The article notes about 25,500 units are in the metro pipeline this year and next—roughly four times 2005 levels—so oversupply concerns exist. However, Cbus's Adrian Pozzo said oversupply 'may be, but not for this project,' highlighting that location, product mix and buyer profile can insulate certain prestige developments.
Cbus was due to begin construction early next year, starting with demolition of an existing 12‑storey office building and about a year of work on a six‑level underground car park. Tenders closed with Probuild, Equiset, Brookfield Multiplex, Lend Lease and Built on the shortlist.

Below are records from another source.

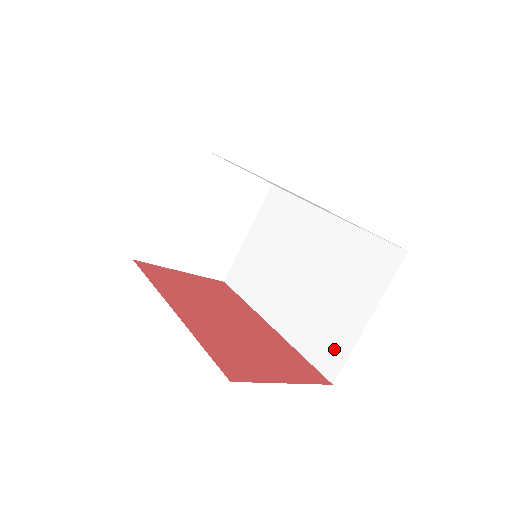
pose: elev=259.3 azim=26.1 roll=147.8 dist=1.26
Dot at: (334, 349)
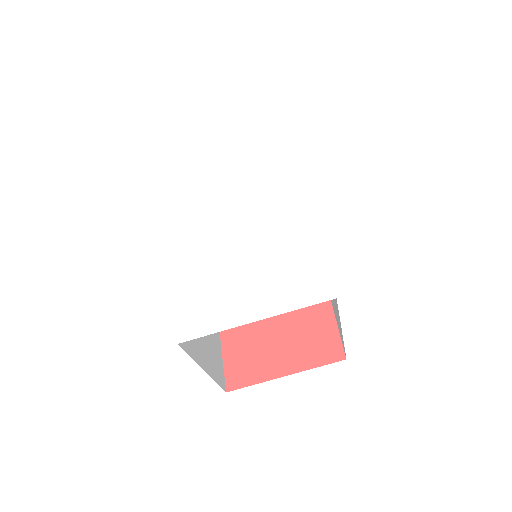
Dot at: (340, 333)
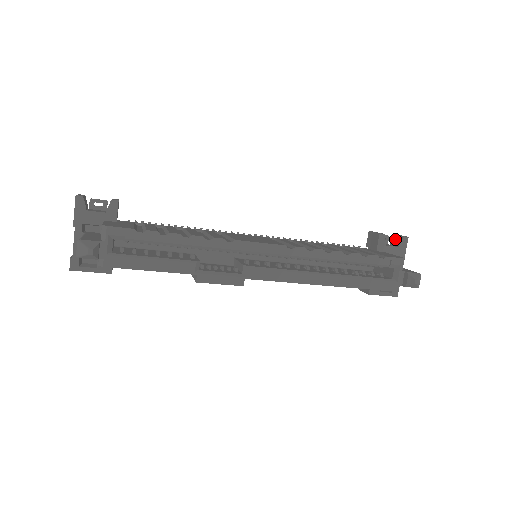
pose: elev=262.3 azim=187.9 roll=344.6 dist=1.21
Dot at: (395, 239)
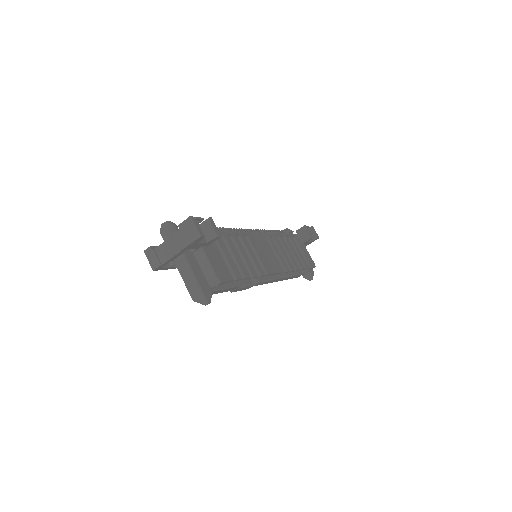
Dot at: (312, 233)
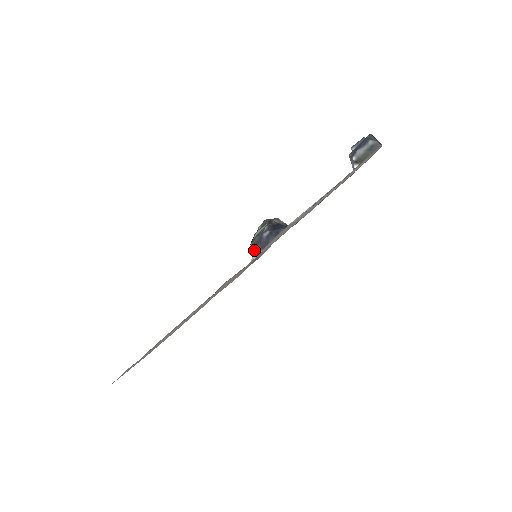
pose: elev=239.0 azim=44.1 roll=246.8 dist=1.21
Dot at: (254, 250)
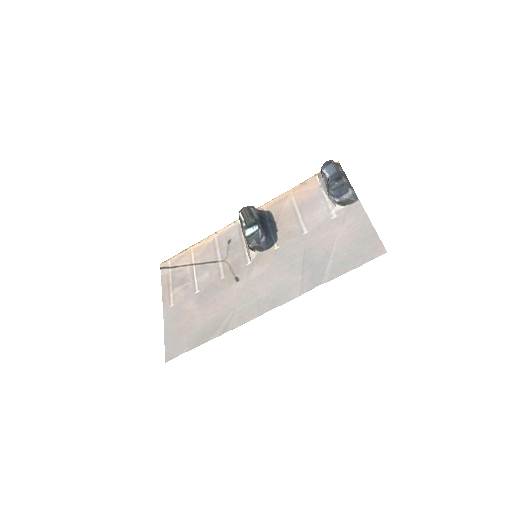
Dot at: (252, 249)
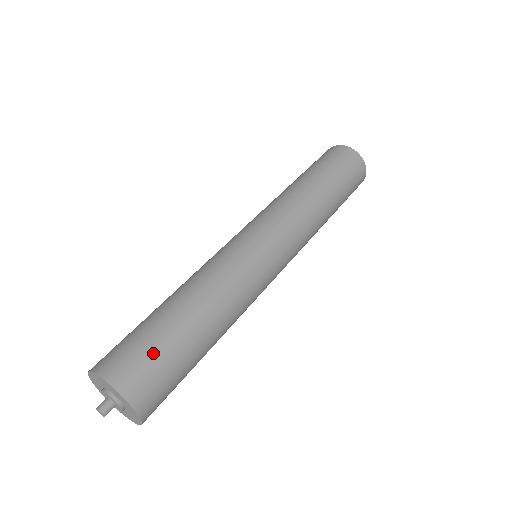
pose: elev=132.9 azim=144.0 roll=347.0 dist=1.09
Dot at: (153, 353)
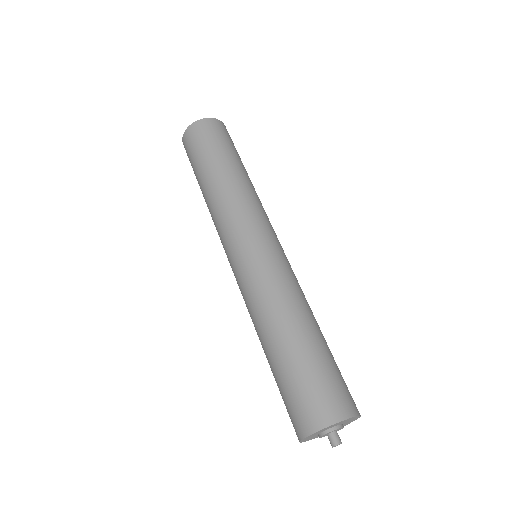
Dot at: (312, 382)
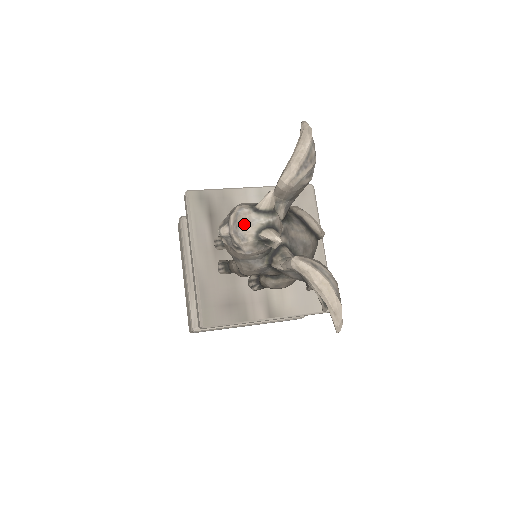
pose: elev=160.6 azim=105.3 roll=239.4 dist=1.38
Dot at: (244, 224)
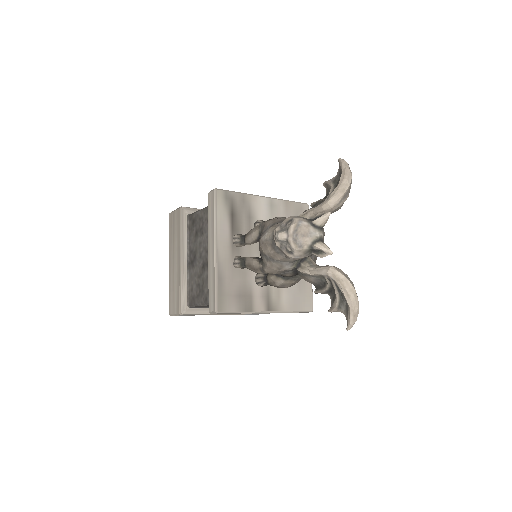
Dot at: (304, 234)
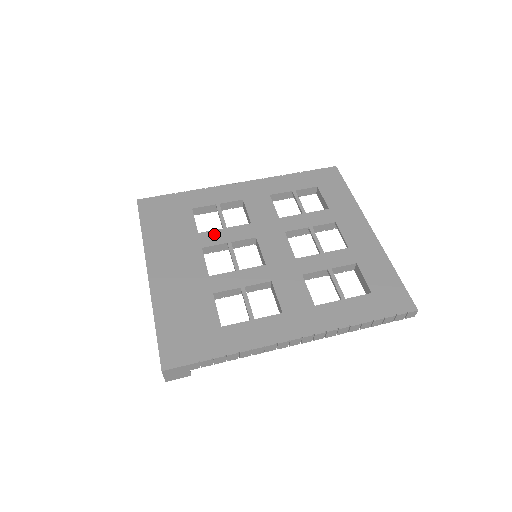
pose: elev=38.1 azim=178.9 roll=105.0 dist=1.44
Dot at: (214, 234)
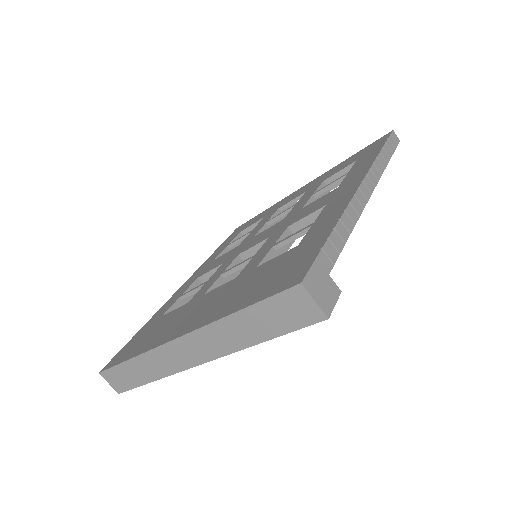
Dot at: (202, 288)
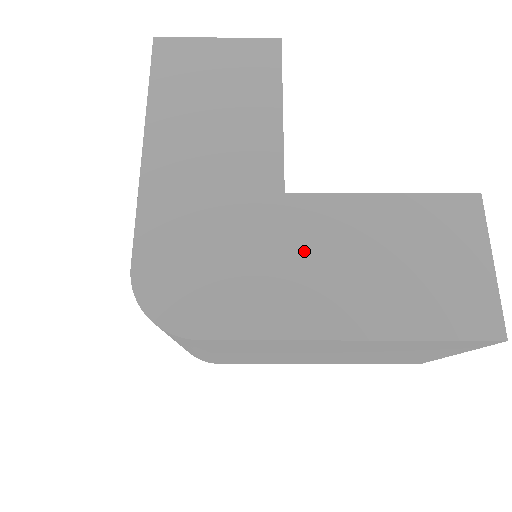
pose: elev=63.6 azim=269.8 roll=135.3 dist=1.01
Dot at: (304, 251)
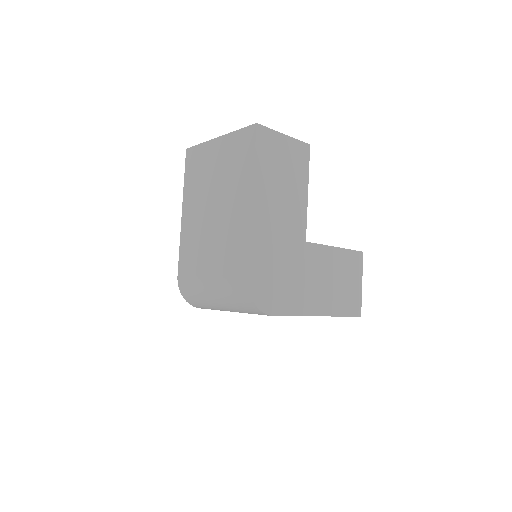
Dot at: (310, 274)
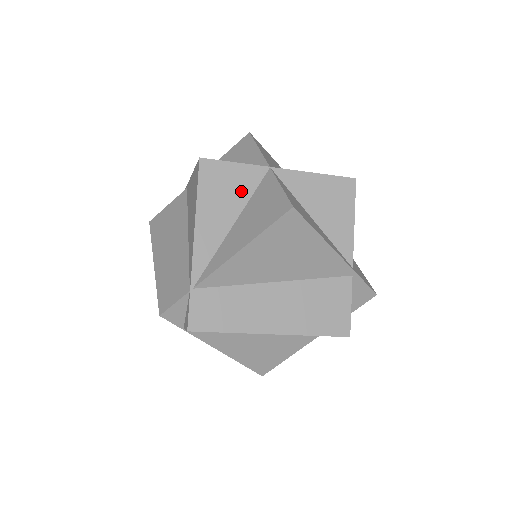
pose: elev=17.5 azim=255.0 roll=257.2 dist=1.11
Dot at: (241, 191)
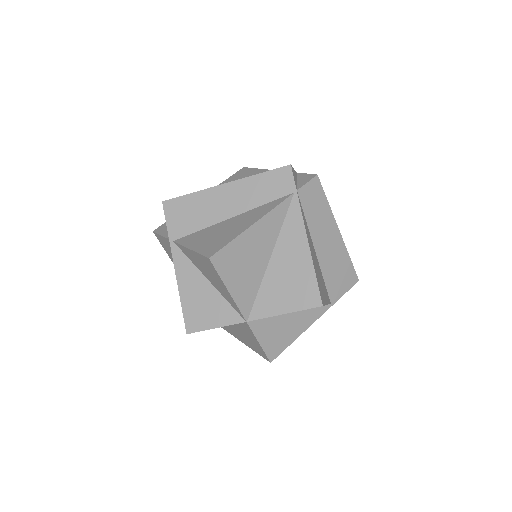
Dot at: occluded
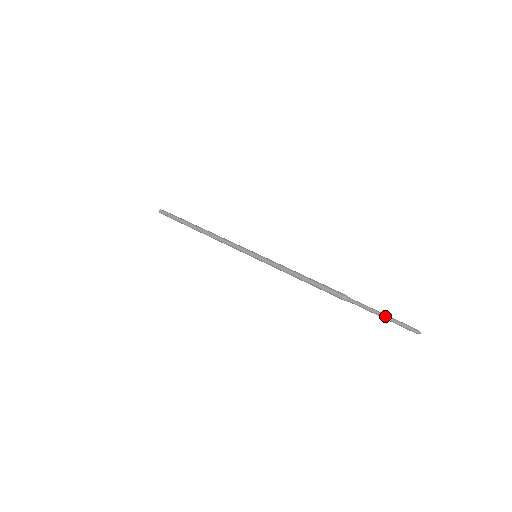
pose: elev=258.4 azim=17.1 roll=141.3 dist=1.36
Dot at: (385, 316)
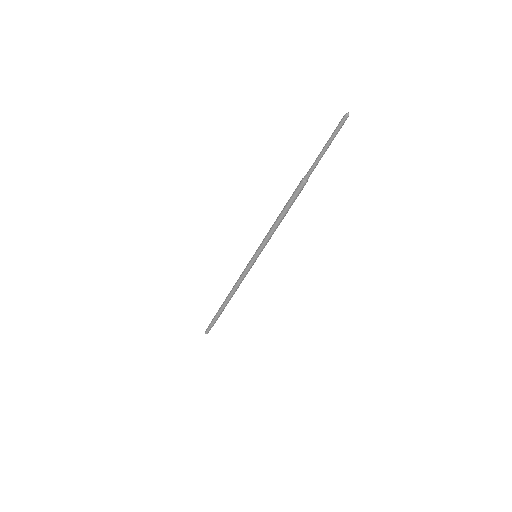
Dot at: (326, 144)
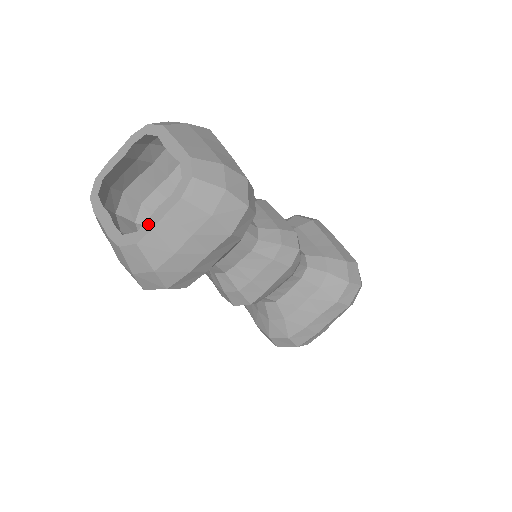
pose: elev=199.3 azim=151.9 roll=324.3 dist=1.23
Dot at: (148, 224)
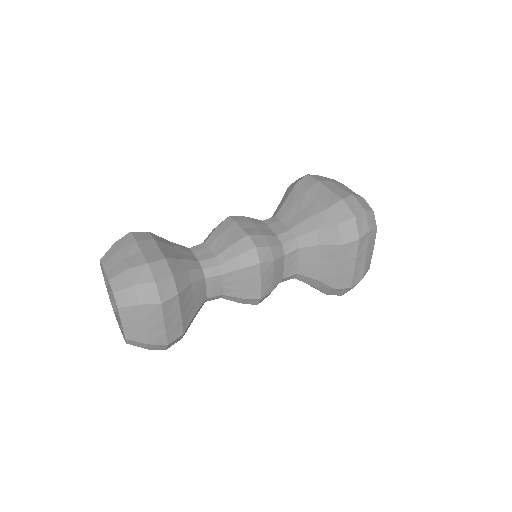
Dot at: (116, 319)
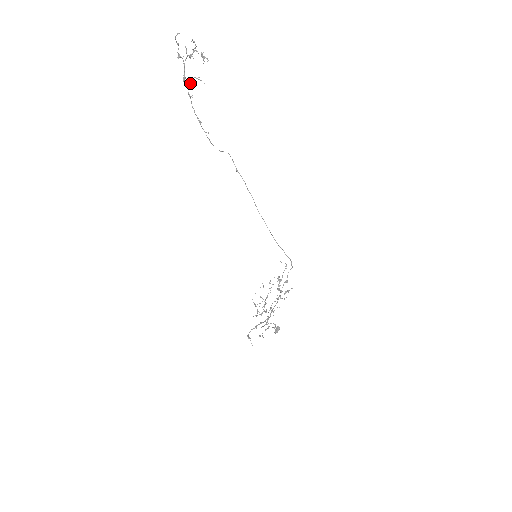
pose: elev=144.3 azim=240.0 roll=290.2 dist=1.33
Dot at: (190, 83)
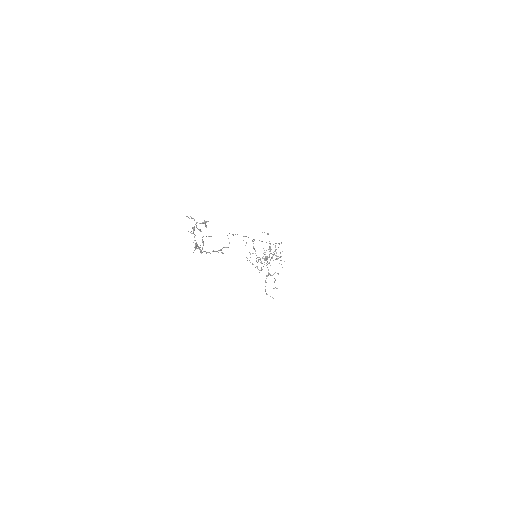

The article contrasts 35 Spring Street with other prestige towers: many CBD developments with smaller one‑ or two‑bed apartments are pitched to investors, while prestige buildings like the Melburnian and Yve sit near St Kilda Road. Mirvac’s Array at Yarra’s Edge still had twin‑level penthouses around $8 million unsold at the time of reporting.
The activity signals an upturn in residential property this year—auctions surged and prices stabilised—particularly at the top end where local upgraders are buying. Everyday investors should note that many CBD developments aimed at investors are smaller apartments, while prestige projects are attracting owner‑occupiers, which can affect rental demand and yield profiles.